+++ PASSAGE FOR REVIEW +++

On 17 April 2020, the Los Angeles Sparks selected Fiebich with the 22nd overall pick in the 2020 WNBA draft. In May 2021, her player rights were traded to the Chicago Sky. In February 2023, her player rights were acquired by the New York Liberty in a four-team trade.

In February 2024, Fiebich signed a rookie scale contract with the Liberty. She was named to the Liberty's starting lineup for the 2024 WNBA playoffs and broke the record for the most points scored by a Liberty player in their play-off debut with 21. For the season, she was named to the WNBA All Rookie Team. She helped the Liberty win the WNBA championship with a 3–2 Finals victory over the Minnesota Lynx. Fiebich had 13 points and seven rebounds in the game five 67–62 overtime win.

In June 2026, Fiebich won the Commissioner's Cup with the New York Liberty.

+++

**TASK:** Please extract from the text about Fiebich's WNBA career the words starting with "On 17 April" and going on through "New York Liberty.", copied word for word. The records are separate from the text about Fiebich's WNBA career.

+++ DATA UNDER STUDY +++

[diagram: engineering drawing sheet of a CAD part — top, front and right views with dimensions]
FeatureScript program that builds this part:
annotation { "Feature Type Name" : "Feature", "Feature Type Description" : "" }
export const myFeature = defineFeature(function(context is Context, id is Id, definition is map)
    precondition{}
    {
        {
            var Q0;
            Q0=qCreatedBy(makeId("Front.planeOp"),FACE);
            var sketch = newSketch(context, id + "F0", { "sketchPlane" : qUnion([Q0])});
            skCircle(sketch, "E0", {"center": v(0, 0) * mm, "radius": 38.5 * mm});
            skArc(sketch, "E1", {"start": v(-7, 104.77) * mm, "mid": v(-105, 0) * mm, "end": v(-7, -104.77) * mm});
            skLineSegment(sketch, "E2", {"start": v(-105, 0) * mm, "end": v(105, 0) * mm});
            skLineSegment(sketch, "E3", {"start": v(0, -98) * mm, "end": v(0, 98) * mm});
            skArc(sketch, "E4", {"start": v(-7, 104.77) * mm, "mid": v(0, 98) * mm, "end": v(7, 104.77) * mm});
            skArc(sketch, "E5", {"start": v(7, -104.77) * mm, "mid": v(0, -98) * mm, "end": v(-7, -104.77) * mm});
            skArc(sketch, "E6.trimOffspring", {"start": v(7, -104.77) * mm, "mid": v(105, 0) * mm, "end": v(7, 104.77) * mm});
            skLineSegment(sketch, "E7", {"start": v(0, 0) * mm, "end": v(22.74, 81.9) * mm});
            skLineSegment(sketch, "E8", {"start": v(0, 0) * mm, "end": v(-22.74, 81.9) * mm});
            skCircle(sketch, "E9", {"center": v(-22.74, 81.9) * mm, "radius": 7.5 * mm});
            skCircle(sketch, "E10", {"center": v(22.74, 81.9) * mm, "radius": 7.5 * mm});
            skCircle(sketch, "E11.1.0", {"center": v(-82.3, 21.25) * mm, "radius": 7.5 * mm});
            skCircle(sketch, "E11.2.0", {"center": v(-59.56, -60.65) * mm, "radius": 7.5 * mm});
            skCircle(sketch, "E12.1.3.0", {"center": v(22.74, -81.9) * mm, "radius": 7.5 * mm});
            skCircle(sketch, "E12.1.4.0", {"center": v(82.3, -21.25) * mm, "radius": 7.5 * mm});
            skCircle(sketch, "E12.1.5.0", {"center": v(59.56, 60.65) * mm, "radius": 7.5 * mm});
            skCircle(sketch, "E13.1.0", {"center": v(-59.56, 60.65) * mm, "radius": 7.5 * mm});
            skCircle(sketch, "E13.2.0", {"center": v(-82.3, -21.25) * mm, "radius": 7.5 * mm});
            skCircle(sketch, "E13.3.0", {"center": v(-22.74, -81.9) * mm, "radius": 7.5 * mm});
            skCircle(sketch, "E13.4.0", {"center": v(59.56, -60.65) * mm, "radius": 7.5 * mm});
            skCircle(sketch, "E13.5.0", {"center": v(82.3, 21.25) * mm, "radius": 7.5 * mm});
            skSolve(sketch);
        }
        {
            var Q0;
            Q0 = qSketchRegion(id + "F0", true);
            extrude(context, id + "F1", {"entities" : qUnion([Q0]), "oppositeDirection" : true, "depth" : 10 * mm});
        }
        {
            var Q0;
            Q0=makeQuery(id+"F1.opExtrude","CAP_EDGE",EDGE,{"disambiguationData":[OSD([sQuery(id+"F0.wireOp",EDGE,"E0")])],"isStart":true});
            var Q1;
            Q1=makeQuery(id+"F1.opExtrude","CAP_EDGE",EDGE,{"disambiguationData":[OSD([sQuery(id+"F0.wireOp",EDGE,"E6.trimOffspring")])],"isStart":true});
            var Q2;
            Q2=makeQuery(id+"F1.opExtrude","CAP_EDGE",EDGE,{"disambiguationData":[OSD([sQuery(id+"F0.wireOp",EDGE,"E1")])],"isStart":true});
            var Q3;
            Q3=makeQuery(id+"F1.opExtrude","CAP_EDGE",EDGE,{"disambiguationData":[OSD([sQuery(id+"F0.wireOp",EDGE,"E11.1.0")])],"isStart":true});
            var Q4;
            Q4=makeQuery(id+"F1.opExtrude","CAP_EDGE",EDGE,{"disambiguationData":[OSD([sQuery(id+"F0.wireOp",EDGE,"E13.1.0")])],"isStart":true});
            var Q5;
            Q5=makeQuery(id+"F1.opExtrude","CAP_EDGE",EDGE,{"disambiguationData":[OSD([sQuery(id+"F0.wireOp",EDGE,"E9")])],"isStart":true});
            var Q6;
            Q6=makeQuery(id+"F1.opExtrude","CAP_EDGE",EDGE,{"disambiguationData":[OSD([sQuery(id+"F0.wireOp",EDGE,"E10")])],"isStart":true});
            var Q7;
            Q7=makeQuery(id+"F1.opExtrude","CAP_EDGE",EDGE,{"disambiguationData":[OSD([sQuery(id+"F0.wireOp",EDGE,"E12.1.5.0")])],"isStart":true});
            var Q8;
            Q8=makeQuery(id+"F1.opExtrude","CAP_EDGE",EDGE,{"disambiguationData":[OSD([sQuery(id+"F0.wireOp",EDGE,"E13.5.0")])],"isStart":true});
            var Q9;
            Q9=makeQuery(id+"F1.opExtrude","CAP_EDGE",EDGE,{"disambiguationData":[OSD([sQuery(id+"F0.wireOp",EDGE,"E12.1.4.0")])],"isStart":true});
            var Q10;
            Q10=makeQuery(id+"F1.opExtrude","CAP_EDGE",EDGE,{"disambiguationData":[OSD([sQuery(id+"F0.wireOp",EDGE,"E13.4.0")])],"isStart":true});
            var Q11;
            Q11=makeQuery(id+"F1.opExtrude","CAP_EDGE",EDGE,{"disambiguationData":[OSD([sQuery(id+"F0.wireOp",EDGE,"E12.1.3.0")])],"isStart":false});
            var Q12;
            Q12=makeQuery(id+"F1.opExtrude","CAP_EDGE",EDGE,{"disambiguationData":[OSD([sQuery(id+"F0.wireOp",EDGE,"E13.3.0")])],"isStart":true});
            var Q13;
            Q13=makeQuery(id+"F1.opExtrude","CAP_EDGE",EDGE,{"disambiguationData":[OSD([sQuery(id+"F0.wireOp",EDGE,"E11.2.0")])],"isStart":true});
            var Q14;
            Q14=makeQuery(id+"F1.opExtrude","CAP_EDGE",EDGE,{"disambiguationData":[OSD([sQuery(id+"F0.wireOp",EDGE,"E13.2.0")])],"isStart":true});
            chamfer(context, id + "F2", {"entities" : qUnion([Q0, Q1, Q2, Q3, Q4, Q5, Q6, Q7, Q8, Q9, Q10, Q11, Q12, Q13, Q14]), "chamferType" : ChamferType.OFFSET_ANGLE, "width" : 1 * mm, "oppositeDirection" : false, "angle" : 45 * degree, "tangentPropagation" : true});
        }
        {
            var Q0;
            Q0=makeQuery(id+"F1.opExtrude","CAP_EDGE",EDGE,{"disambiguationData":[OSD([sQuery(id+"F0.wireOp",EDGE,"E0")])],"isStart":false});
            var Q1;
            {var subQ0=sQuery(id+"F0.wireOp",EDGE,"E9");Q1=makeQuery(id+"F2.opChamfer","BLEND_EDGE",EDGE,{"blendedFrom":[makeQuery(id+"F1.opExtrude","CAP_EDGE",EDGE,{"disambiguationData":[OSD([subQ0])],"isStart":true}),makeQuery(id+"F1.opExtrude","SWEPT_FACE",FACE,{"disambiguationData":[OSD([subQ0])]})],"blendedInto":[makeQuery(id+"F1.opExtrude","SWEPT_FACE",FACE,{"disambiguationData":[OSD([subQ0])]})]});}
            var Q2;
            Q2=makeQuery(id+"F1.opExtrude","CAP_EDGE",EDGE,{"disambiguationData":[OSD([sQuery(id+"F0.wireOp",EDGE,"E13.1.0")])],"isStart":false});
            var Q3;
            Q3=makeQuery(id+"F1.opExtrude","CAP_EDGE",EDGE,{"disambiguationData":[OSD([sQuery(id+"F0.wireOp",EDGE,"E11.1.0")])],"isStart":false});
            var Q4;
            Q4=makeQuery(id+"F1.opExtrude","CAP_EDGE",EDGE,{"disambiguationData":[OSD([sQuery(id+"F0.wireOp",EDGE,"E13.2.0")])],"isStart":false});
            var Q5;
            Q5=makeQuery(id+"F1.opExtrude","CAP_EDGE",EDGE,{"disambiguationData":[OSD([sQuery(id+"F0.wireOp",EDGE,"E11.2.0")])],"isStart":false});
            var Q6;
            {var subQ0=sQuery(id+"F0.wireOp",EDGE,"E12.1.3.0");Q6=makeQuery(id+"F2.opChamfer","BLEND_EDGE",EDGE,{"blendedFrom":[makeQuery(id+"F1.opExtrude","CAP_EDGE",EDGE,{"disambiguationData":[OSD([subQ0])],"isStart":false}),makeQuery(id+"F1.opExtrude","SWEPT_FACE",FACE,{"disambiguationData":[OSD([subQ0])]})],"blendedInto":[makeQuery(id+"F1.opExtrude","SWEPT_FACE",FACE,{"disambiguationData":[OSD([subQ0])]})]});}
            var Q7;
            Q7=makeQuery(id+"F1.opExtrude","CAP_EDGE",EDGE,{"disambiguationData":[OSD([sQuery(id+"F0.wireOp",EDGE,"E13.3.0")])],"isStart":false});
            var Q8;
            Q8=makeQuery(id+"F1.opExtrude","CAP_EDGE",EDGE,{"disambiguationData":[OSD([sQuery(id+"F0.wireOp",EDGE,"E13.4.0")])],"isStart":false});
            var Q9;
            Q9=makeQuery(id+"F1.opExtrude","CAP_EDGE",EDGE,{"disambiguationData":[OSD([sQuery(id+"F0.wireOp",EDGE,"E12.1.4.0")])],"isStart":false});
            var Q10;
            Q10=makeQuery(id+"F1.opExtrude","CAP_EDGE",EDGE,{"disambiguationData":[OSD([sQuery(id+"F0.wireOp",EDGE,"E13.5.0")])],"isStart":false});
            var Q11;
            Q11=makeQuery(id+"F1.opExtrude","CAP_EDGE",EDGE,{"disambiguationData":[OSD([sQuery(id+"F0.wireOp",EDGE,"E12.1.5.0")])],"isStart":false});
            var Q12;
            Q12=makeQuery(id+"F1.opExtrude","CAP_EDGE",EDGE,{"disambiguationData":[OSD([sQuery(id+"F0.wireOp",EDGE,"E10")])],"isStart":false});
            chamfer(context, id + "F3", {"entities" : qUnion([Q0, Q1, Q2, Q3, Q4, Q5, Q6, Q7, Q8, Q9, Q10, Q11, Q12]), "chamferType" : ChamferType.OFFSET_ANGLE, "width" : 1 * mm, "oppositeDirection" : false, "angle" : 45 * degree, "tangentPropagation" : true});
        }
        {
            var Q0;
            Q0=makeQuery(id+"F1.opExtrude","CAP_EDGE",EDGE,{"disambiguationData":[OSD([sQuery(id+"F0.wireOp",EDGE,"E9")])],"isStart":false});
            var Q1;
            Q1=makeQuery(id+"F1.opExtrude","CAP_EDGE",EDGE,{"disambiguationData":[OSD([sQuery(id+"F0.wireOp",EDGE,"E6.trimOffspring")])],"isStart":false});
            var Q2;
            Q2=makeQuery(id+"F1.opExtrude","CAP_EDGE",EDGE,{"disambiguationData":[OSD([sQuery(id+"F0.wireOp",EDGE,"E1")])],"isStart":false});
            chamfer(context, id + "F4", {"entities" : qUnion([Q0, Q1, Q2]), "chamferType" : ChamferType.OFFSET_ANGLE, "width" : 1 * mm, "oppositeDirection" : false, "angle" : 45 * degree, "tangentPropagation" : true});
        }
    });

+++

**SOLUTION TO THIS PROBLEM:**
On 17 April 2020, the Los Angeles Sparks selected Fiebich with the 22nd overall pick in the 2020 WNBA draft. In May 2021, her player rights were traded to the Chicago Sky. In February 2023, her player rights were acquired by the New York Liberty in a four-team trade.

In February 2024, Fiebich signed a rookie scale contract with the Liberty. She was named to the Liberty's starting lineup for the 2024 WNBA playoffs and broke the record for the most points scored by a Liberty player in their play-off debut with 21. For the season, she was named to the WNBA All Rookie Team. She helped the Liberty win the WNBA championship with a 3–2 Finals victory over the Minnesota Lynx. Fiebich had 13 points and seven rebounds in the game five 67–62 overtime win.

In June 2026, Fiebich won the Commissioner's Cup with the New York Liberty.